IT HAS been bailout week as far as stock markets were concerned but judging by the performance of the past two days, scepticism abounds.
First, it was Fed officials dropping blatant hints about cutting interest rates at their Dec 11 meeting, then came the Bush administration’s mortgage-freeze offer to ease the sub-prime pressure.
It looks like everyone is pulling out the stops to try and make sure there’s no 2008 recession which, if it does occur, would be disastrous given that it’s an election year.
Even though many experts believe lower interest rates and the Bush bailout package are only temporary band-aids for a gaping housing wound, the short-term response last week was a large bounce in the major indices led by those on Wall Street.
The outcome here was that the Straits Times Index managed to rise 36 points or one per cent over the five days to 3,557.95.
But looking at the aggregate performance over the week doesn’t tell the whole story – on Thursday, the index reversed a 55-point rise to finish a nett 7 points down, a pattern that was repeated yesterday when it first shot up by 60-odd points only to collapse to a nett gain of just 5.4 points.
SingTel and the banks were the main index drivers throughout the week, displaying heightened volatility as the days passed. For SingTel there were no fresh broking reports to justify the vast swings. However, for the banks, several ‘overweight’ calls were issued, including those from Kim Eng, DBS-Vickers, Credit Suisse and BNP Paribas.
Most of these were written after the latest loan figures were issued. Using varying valuation methodologies, analysts still believe the banks to be undervalued, though upside from current levels appears to be between 10 and 20 per cent.
In the second line there was continued play on oil palm/commodity stocks such as Golden Agri, Indoffod Agri, Wilmar and Olam, supposedly because of rising oil prices. Also in focus was the construction sector, mainly featuring Lian Beng and Koh Brothers, while penny stocks such as E-Nets, Jade Technologies and Armada enjoyed some respite from the pressure they sustained throughout November.

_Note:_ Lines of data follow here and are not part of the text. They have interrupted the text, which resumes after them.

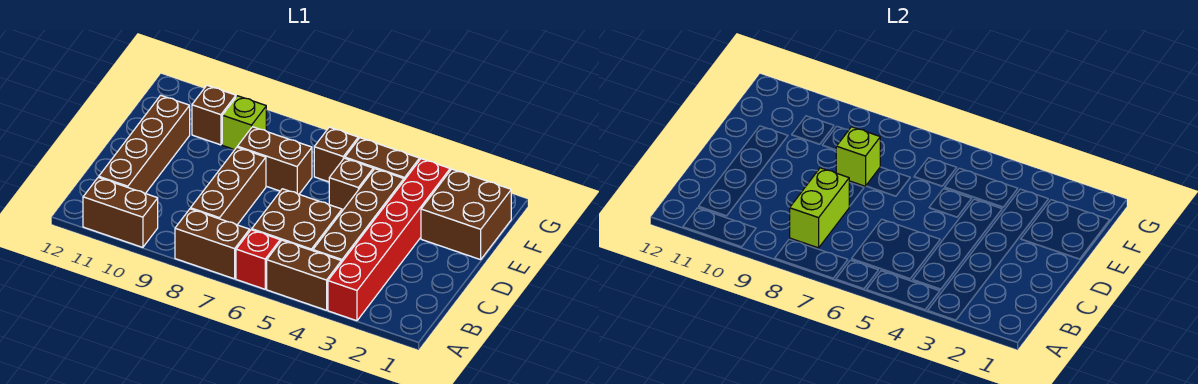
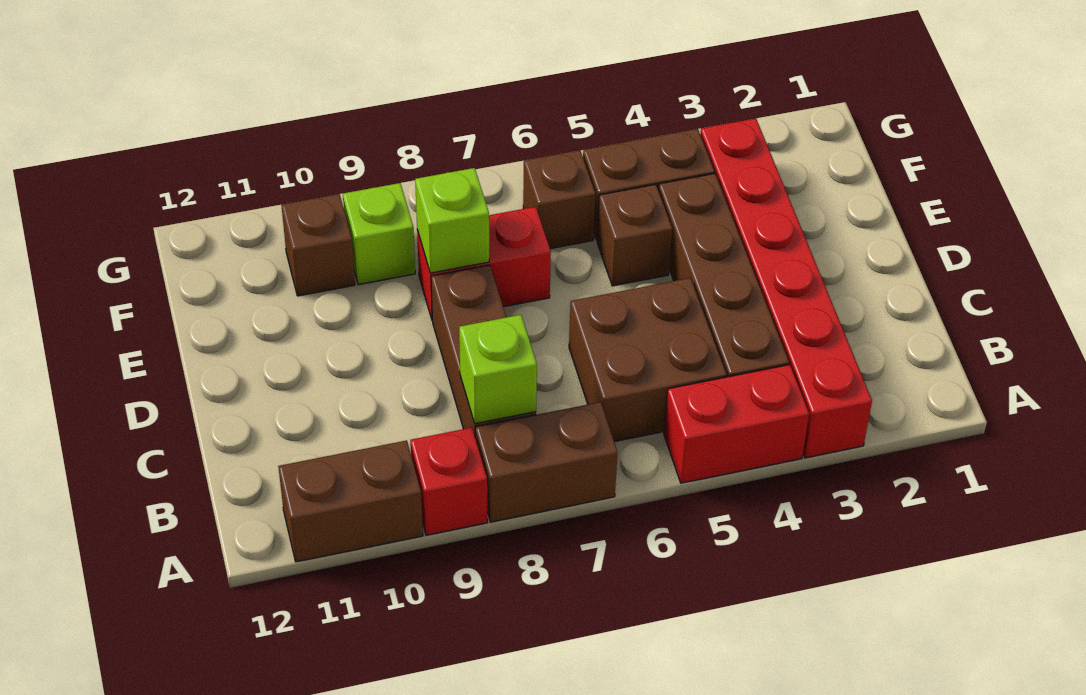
brown 1x2 brick [267,240,341,310] -> red 1x2 brick [664,365,809,483]
red 1x1 brick [236,230,280,289] -> red 1x1 brick moved to [410,428,487,535]
lime 1x2 brick [790,168,849,248] -> lime 1x1 brick [459,315,537,424]
brown 1x4 brick [99,95,190,193] -> none
brown 2x2 brick [421,169,511,260] -> none
brown 1x2 brick [237,127,312,194] -> red 1x2 brick [417,207,551,319]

In its weekly roundup, AMP Capital Investors said it expects equities to move higher into the year-end, thanks to the prospects of more US interest rate cuts and positive seasonal forces. ‘December has been the strongest month of the year on average over the last 20 years so . . . January is also a strong month.’
However, the fund manager said the next six months will be volatile because of US-led uncertainty.
US investment bank Morgan Stanley said in a Dec 6 currency report that the odds of a US recession are now about one in two.
‘As we expected, and despite the Fed cut, credit market conditions have deteriorated considerably and equity market performance has taken a dive. Accordingly, our preferred model implies a risk of US recession of 48 per cent in the coming 12 months,’ said MS.
In a Dec 3 US Economics report, Morgan Stanley said it believes an earnings recession has already begun, judging by Q3 reported profits. It said the market has not priced this in yet and thus poses a downside risk.
‘Earnings disappointments likely will drag equities lower,’ it said.